Dissimulada, o engana, para poder manter-se por mais um dia na cidade, a fim de dar
cabo a seus planos fatais.
Depois de convencer Creonte de que ficaria somente mais alguns dias na cidade,
Medéia executa seu crime em silêncio, com dolo e violência. Com ousadia e sem piedade,
usará a espada para matar seus próprios filhos. Ao pressentir essa loucura, que a torna
Outro para ela mesma, o Coro sentencia: “Lamento a tua dor, ó miseranda mãe! Matarás
os meninos por nódoa em teu nicho. Malogra a lei” (Eurípides, 431 a.C/2010, p. 115).
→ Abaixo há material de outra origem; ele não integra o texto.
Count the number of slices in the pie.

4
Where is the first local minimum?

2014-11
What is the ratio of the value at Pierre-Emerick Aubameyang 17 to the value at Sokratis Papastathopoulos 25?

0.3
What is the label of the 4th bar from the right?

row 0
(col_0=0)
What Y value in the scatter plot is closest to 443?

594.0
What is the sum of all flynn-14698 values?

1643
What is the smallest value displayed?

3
Essa mulher abandona tudo que é da ordem simbólica, não reconhece os semblantes
do Outro, desdenha da máscara fálica e vai rumo a um lugar para além da fronteira da lei
paterna. Nesse sentido, fere o pai duplamente, primeiro ao se colocar contra ele, e depois
por trazer o infortúnio ao marido. É a irrupção de um dos destinos do feminino no seio
do ato trágico. Medéia deixa entrever como a solidão é aqui a parceira de uma mulher.
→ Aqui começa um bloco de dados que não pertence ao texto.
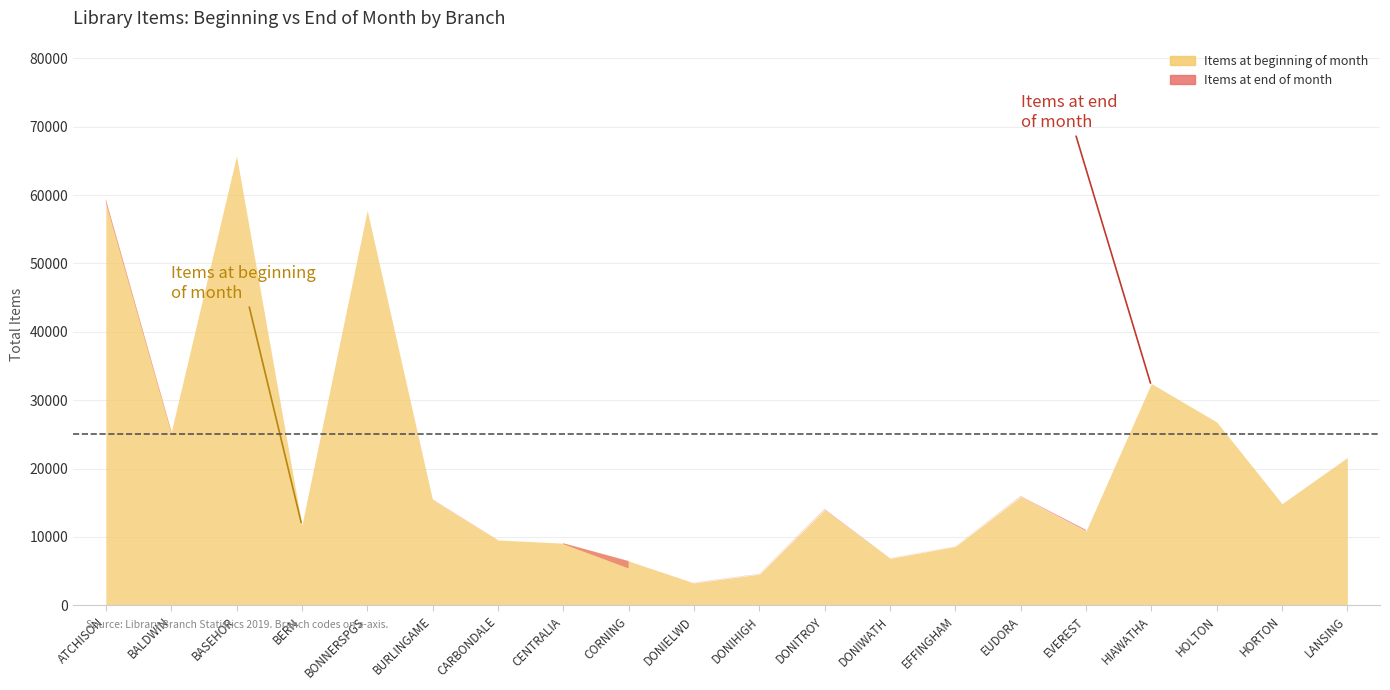

Which series changed the most between BASEHOR and BERN?

Items at beginning of month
“Não te é familiar o exílio? Desconhece o preço do vazio de amigos? Vislumbrei no
automergulho a estupidez do meu ressentimento” (Eurípides, 431 a.C/2010, p. 105).
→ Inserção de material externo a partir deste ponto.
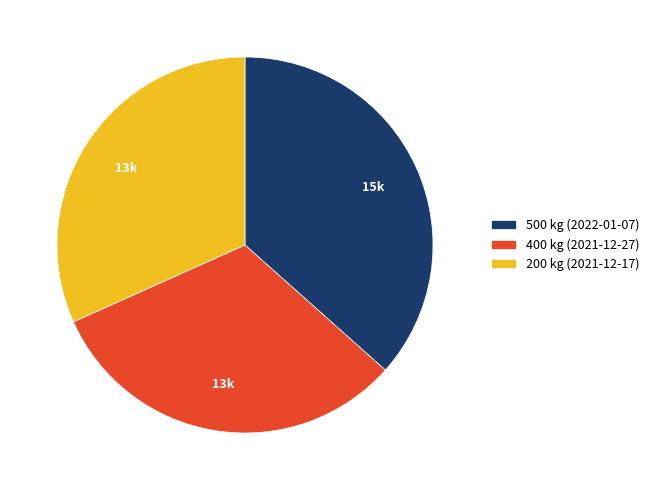

Combined, do 400 kg (2021-12-27) and 500 kg (2022-01-07) account for over 50%?

Yes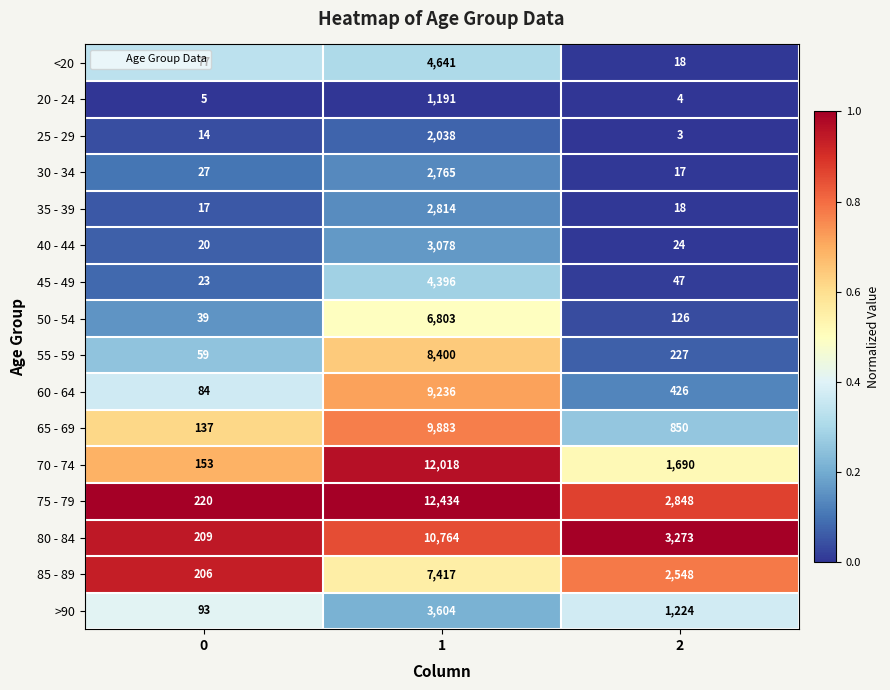

Is it true that 80 - 84 equals 10764 at 1?

True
A falta com que uma mulher está confrontada desde sempre na castração é
reduplicada pela figura de Medéia que Eurípedes constrói. Essa mulher está diante de um
nível muito mais radical da falta. Aliás, ela fabrica seu ser com a falta, pela ruptura com
as balizas fálicas ao seu redor. Quando esse gozo feminino ilimitado irrompe, ela é uma
mulher excluída do universo das palavras. Não é por acaso que o tema do trágico é
acionado por Lacan tendo como personagem principal a mulher. Há um elemento
qualquer que une a natureza desse gozo feminino, sem limites, ao inexorável do gozo na
tragédia.
O extravio de Medéia é muito claro, pois o que vemos se delinear nos atos dessa
mulher inflexível é um desvio radical. Ela se desloca sobre um trilho que vai de uma via
conciliadora e forjada pelo campo do ter – marido, filhos, uma casa – a um lugar
desconhecido onde o ter não tem mais nenhum valor. Lacan a chama de uma verdadeira
mulher e faz uma analogia entre o ato de Madeleine, de queimar as cartas-filhos de Gide,
e o assassinato dos filhos de Jasão por Medéia. Ela destrói o que lhe era um bem precioso
e o que a inseria numa cadeia de significações como mulher e mãe. Essa figura terrível
da mulher revela essa dicotomia entre a mulher conciliadora, que não tem limites para as
concessões que pode fazer em nome de seu homem, de seu corpo, sua alma, seus bens
(Lacan, 1973/2003, p. 538) e seu desdobramento, em uma segunda mulher, Outro para si
mesma, que na conexão com esse mesmo homem ao qual se dedicou, se transforma na
mais sanguinária das mulheres. “O mais das vezes a mulher é temerosa, covarde para a
luta e fraca para as armas; se lesados os direitos do leito conjugal ela se torna então de
todas as criaturas a mais sanguinária” (Lacan, 1958/1998 p. 739). O pênis do parceiro,
esse objeto fálico que ela acredita que perdeu para outra mulher, lhe designava o lugar de
mulher.
Para concluir sobre o extravio de Medéia, lançamos mão de uma referência do texto
‘Significação do falo”, de 1958, mesma data do texto “Juventude de Gide”, quando Lacan
se refere à Medéia em uma única frase. Nesse artigo, o psicanalista faz uma análise da
posição da mulher como mascarada. Talvez a posição de medeia antes de colocar tudo a
perder, quando ela ainda representava tudo para seu marido flerte com essa posição da
mascarada fálica:

Por mais paradoxal que possa parecer (...) dizemos que é para ser o falo, isto é, o significante do desejo
do Outro, que a mulher vai rejeitar uma parcela essencial da feminilidade, nomeadamente, todos os
seus atributos na mascarada. É pelo que ela não é que ela pretende ser desejada, ao mesmo tempo que
amada. Mas ela encontra o significante de seu próprio desejo no corpo daquele a quem sua demanda
de amor é endereçada. Não convém esquecer que, sem duvida, o órgão que se reverte dessa função
significante adquire um valor de fetiche. (Lacan, 1958/1998, p. 701).